— Tareas a realizar —
• 1. Resume en dos oraciones el fragmento sobre Ángela.
• 2. En el fragmento sobre Ángela, ¿hacia dónde van los microbuses que cruzan Santo Domingo?
• 3. Enumera todos los nombres de lugares que aparecen en el fragmento sobre Ángela.

— Sección del documento —
-*-
Esquina con Santo Domingo, una cuadra más al norte de Rosas en dirección a la Estación Mapocho. Una mujer de tacones y bolsa de papel ecológico camina con prisa. Su pista imaginaria va en sentido contrario a Ángela y embestirá con ella si no vira alguna de las dos. Ángela se detiene y deja el balde naranja en el suelo tras haberlo tomado unos segundos antes. Los tacones avanzan sin atención a la pequeña recolectora. El balde se da vuelta y caen las monedas. Algunas, de canto, ruedan unos metros por el paseo. Ángela no sabe qué hacer. Inmediatamente después del accidente, el mismo “O” descendiente como sonido de ambiente, como si todos allí no fueran sino el elenco de un musical ruidoso con una puesta en escena planificada. La mujer puso sus manos en las mejillas, avergonzada. Recogió las monedas y el dueño de Ángela -el absoluto tributario- le dijo que no se preocupara, que le hiciera cariño nomás. Ángela recibió unas palmaditas suaves en la mollera, cerca de sus orejas peludas y rizadas de cóquer espaniel. El semáforo dio en rojo. Ángela tiene un espectro de colores visualmente reducido, pero entiende la señal de su amo y no coge el balde hasta su señal. Observa los microbuses que cruzan Santo Domingo hacia el oeste, hacia Pudahuel. El hombre se acomoda en su vehículo y le sonríe.
-*-
— Entradas proporcionadas —
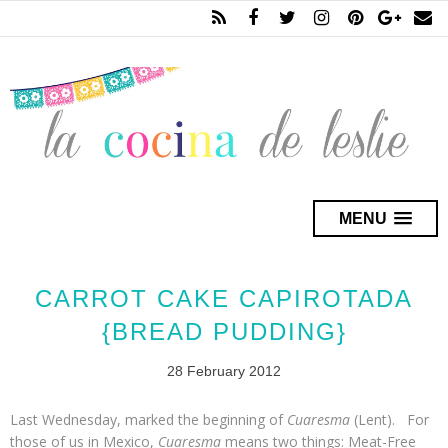
MENU
CARROT CAKE CAPIROTADA
{BREAD PUDDING}
28 February 2012
Last Wednesday, marked the beginning of
Cuaresma
(Lent). For
those of us in Mexico,
Cuaresma
means two things: Meat-Free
-*-
— Conjunto de respuestas —
• 1. Los tacones de una mujer que camina con prisa avanzan sin atención a Ángela, una cóquer espaniel, y el balde naranja se da vuelta, con lo que caen las monedas y algunas ruedan por el paseo. La mujer, avergonzada, recoge las monedas, y el dueño de Ángela le dice que no se preocupe, que le haga cariño nomás.

• 2. Hacia el oeste, hacia Pudahuel.

• 3. Santo Domingo, Rosas, Estación Mapocho, Pudahuel